A lightweight and easy-to-use framework for the WordPress Customizer. Provides a simple and intuitive API for registering Customizer settings, including advanced control types. Automatically sanitizes settings based on the control type. Eliminates the tedious task of registering a setting, control, and sanitization function for each individual Customizer setting.
The framework may be used by both plugins and themes, although since at this time the settings are saved as theme mods, any plugin settings will be specific to the active theme. Support for option type settings is planned.
This plugin is currently in beta, and may be subject to major changes as it matures.
Issues and Support
Contribute to the project
on GitHub.
Why a Framework for the Customizer?
The recent WordPress Customizer API suffers from some of the same issues afflicting the old Settings API. The Settings API was overcomplicated, unintuitive, and confusing. The result was a crop of theme option frameworks that have sprung up to make it easier for developers to create theme options. The Customizer API is a bit better, but it's still more complicated than necessary, and registering Customizer settings is still a convoluted mess of settings functions, controls functions, and sanitization functions. Now, the ease of use which the theme option frameworks have provided for the Settings API is available for the Customizer, in the Customizer Framework plugin.
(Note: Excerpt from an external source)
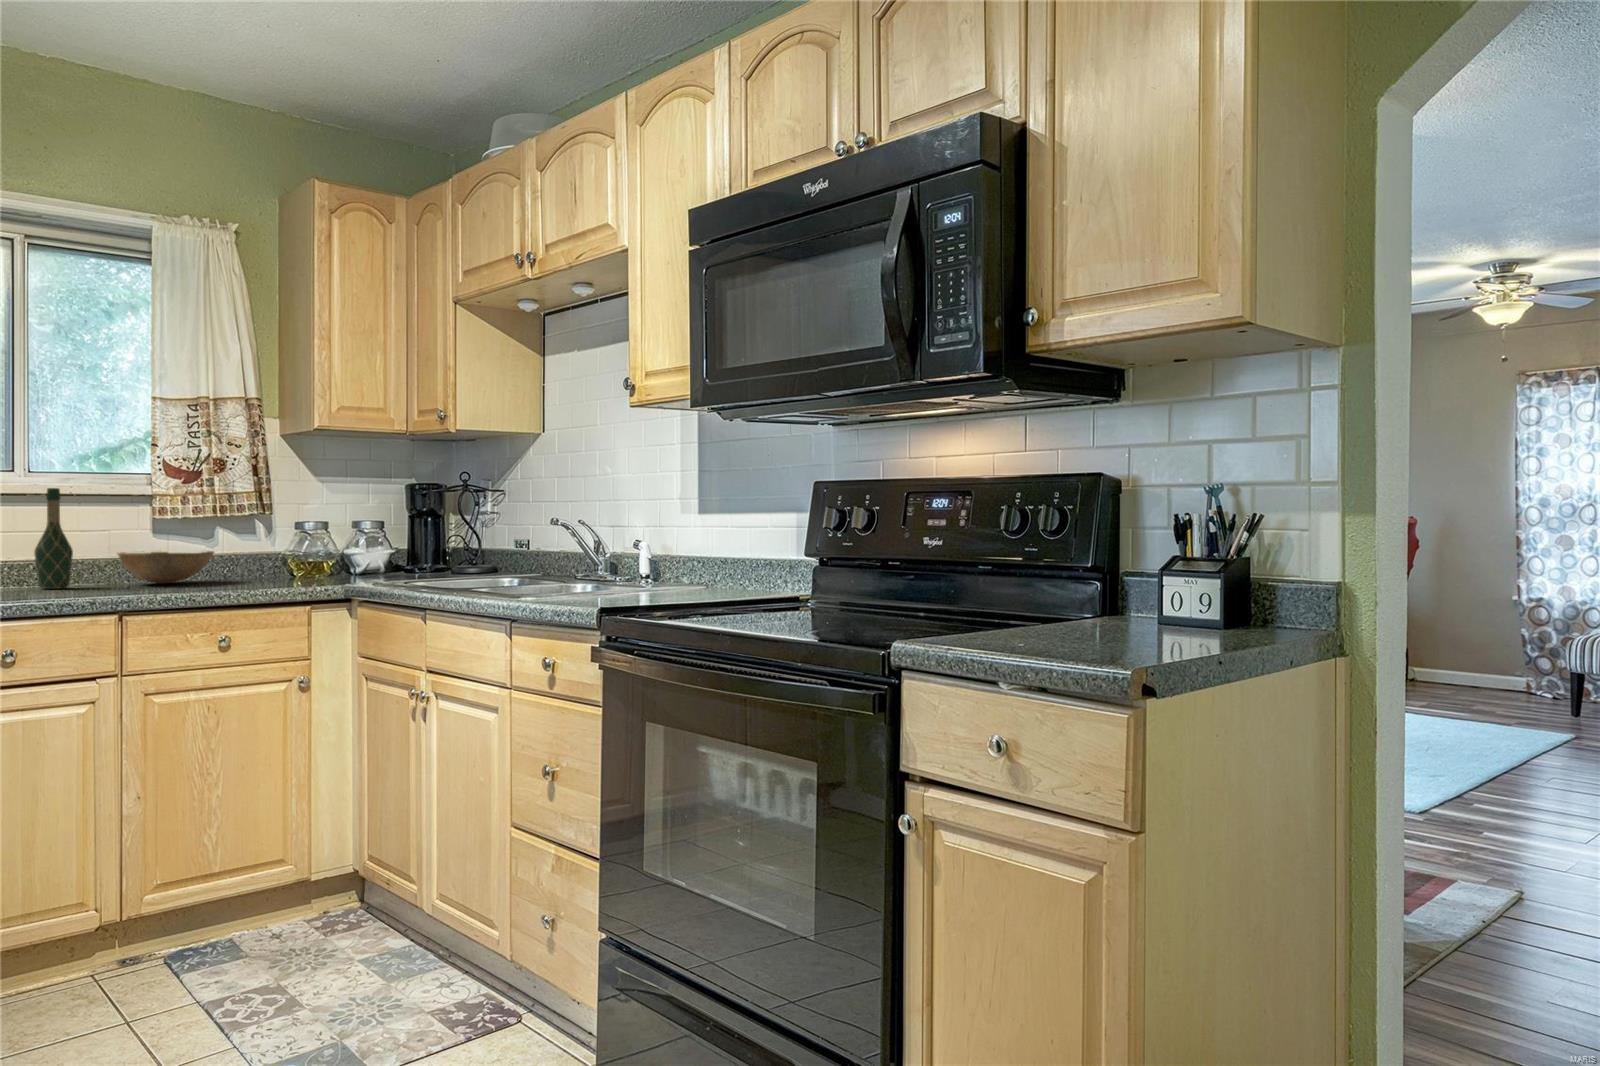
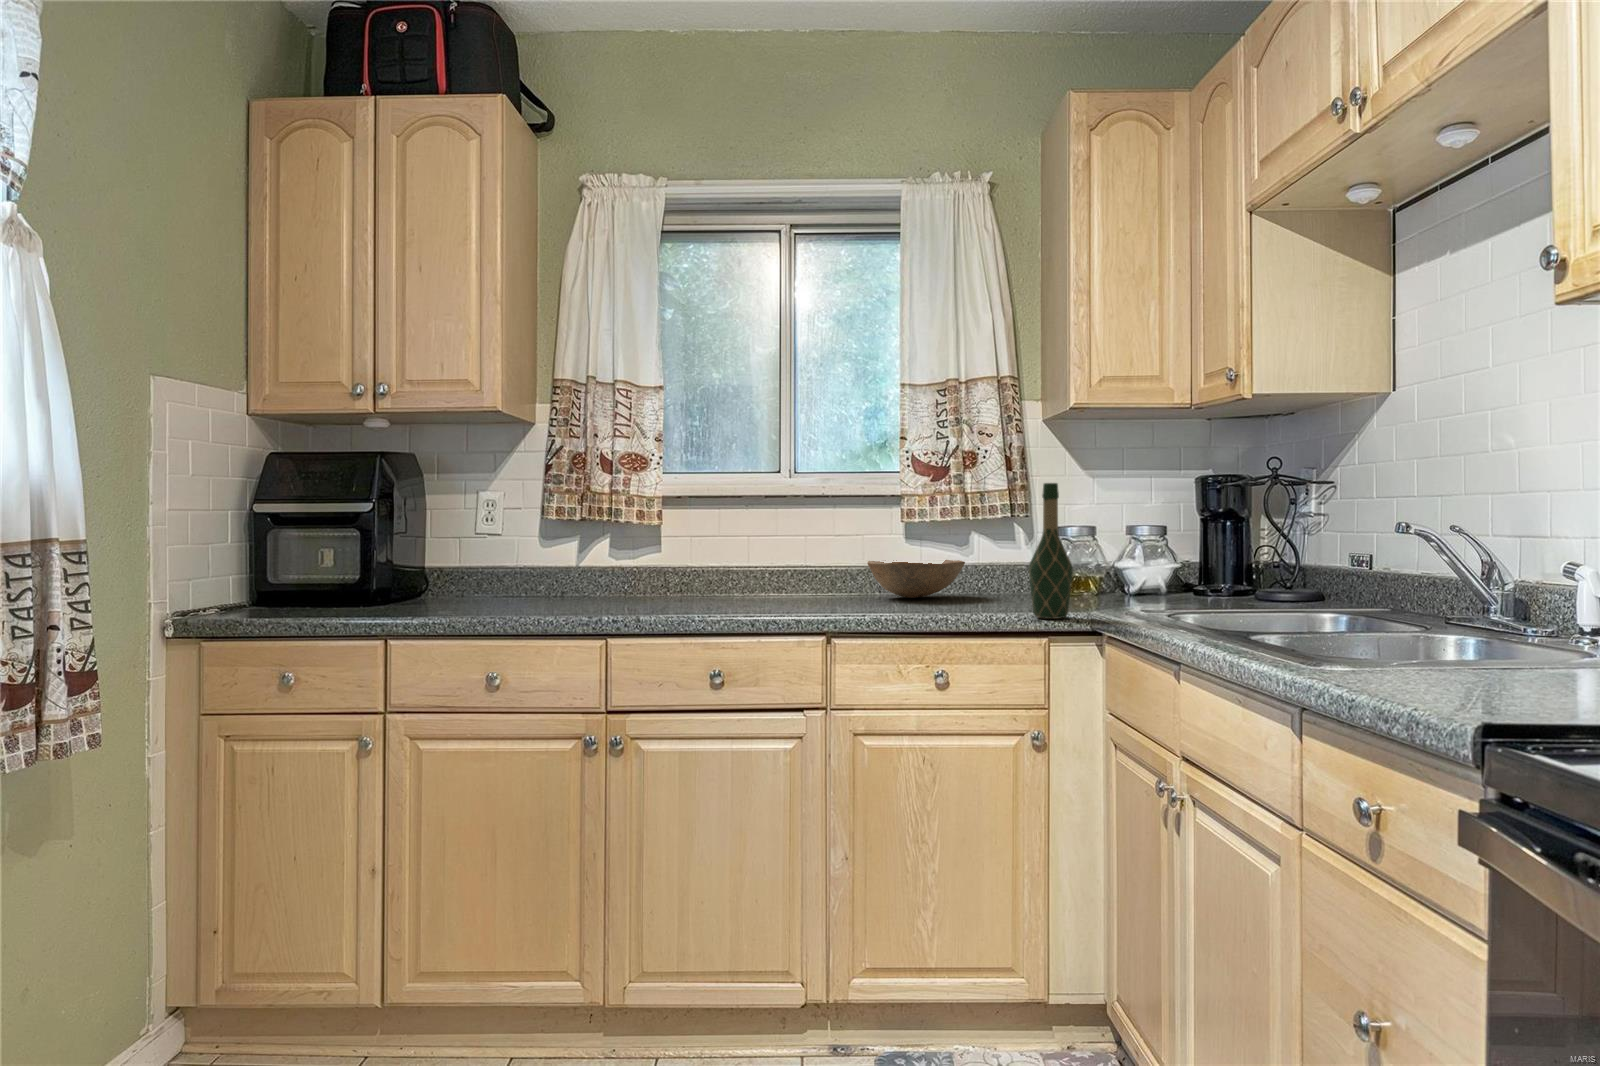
wine bottle: present [34,488,73,589] -> present [1029,483,1073,619]

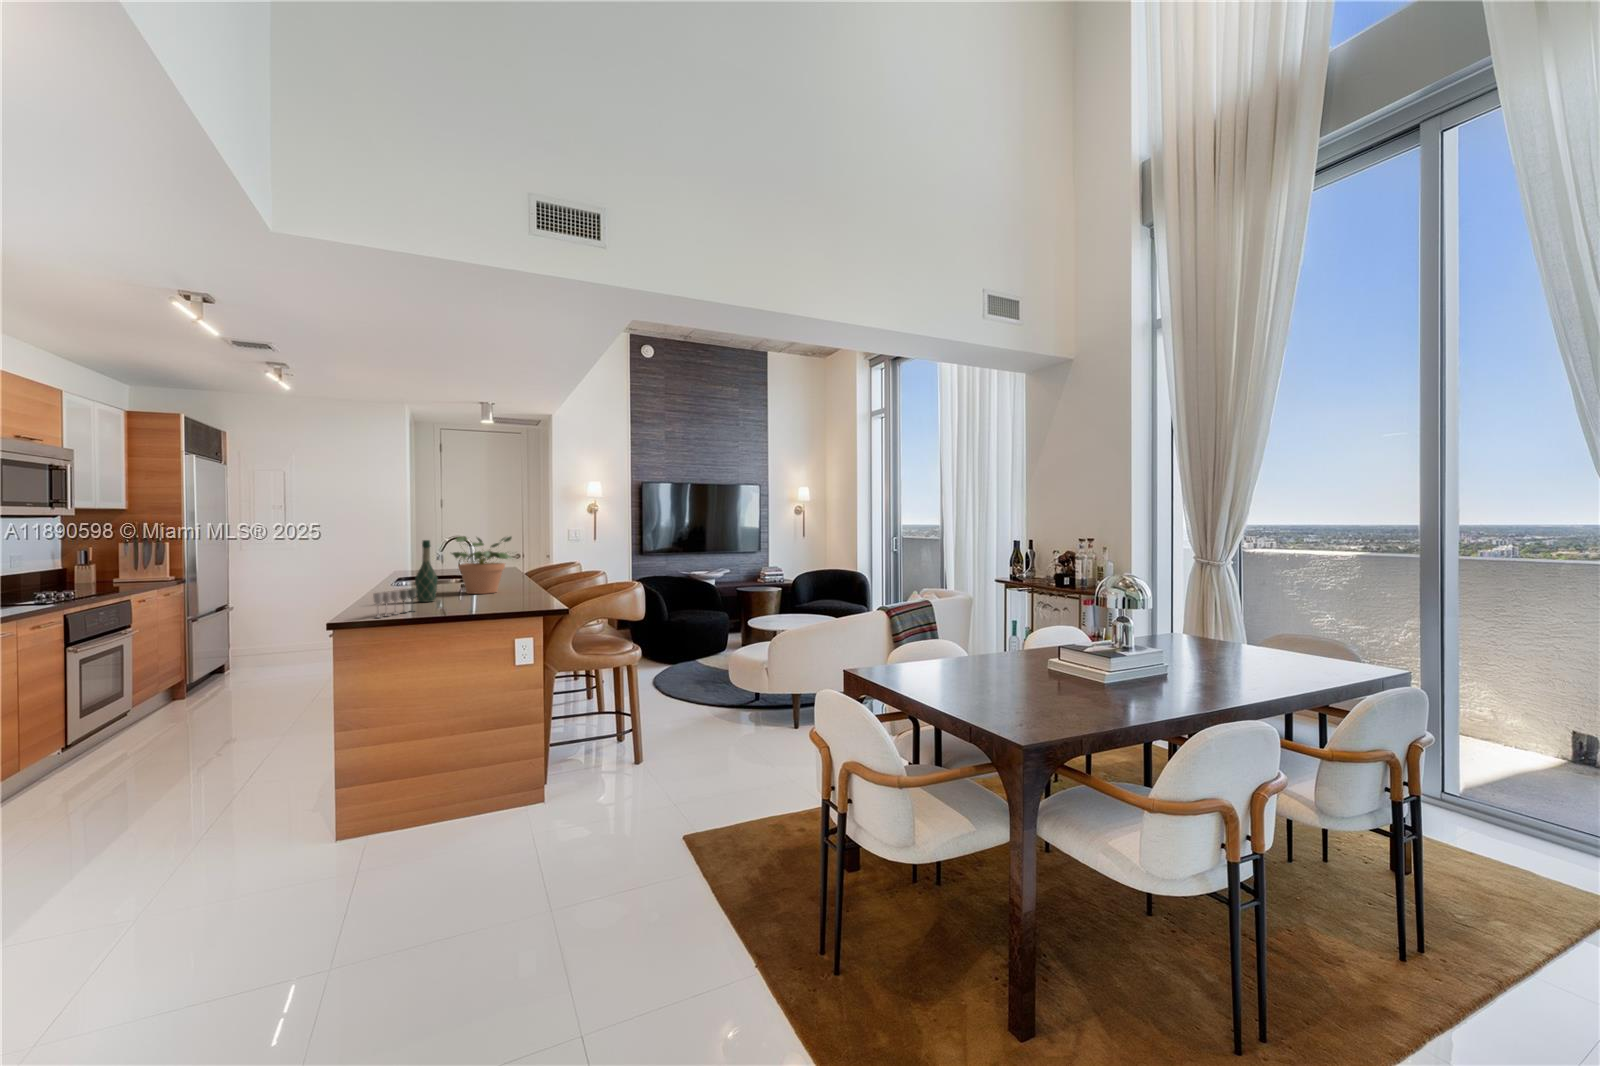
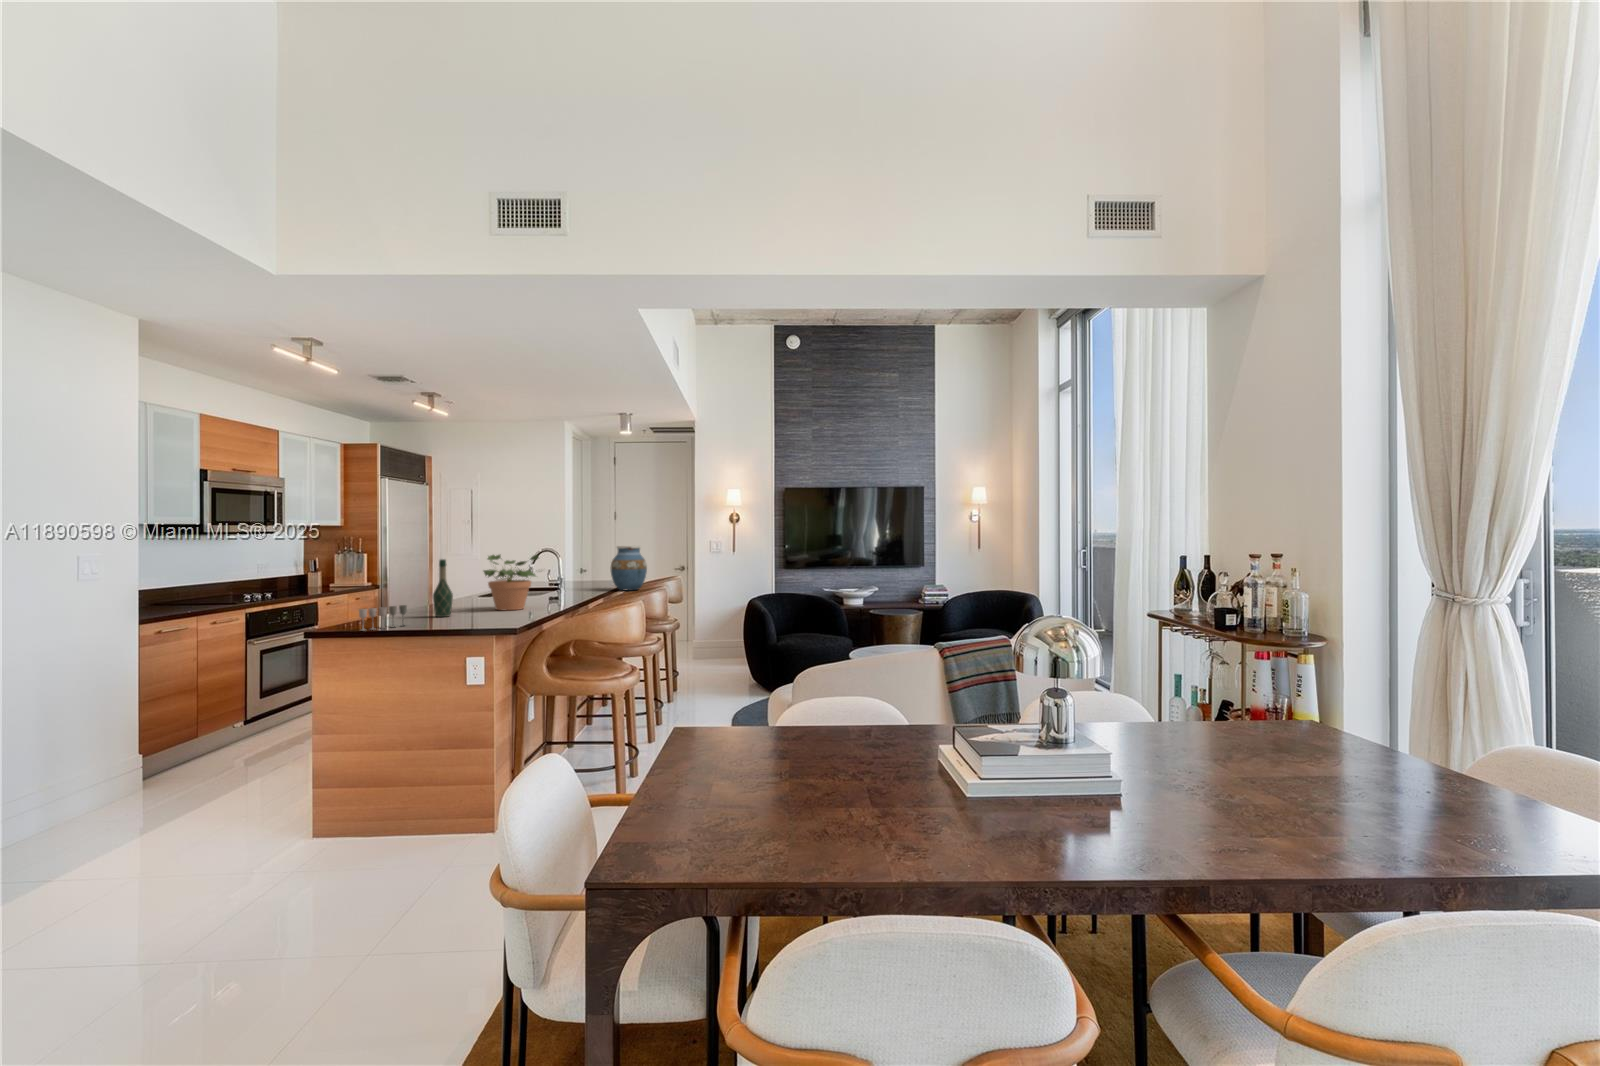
vase: none [530,531,567,574] -> present [611,546,647,591]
The Customizer Framework aims to be a lightweight wrapper around the convoluted Customizer API, which makes it fun to be a WordPress developer again. Developers can now focus their time on creating great themes that utilize the Customizer, not on writing 500 lines of code in order to create 10 Customizer settings. Okay, so I might be exaggerating a bit. But not by much. Do you really want to spend your time registering a Customizer setting, then registering a control for that setting, and then writing a sanitization function for that setting? And that's only for one setting! And then there's the advanced controls, such as image or color, that require you to instantiate their own control class, requiring even more convoluted and unintuitive code. And why should you even have to care about the differece between a setting and a control? Don't you have better things to spend your time on, like creating great WordPress themes? I thought so.
Install like any other plugin. If you're a theme developer, then you already know how to install a plugin, and I won't bore you with the details. See
Other Notes for usage instuctions.
If you're creating a theme for public release, I recommend that you consider using the
TGM Plugin Activation library to make it easy for your users to install the Customizer Framework after activating your theme.
You could also
include
the plugin it in your theme, but remember to check for the existince of the plugin version first to avoid conflicts.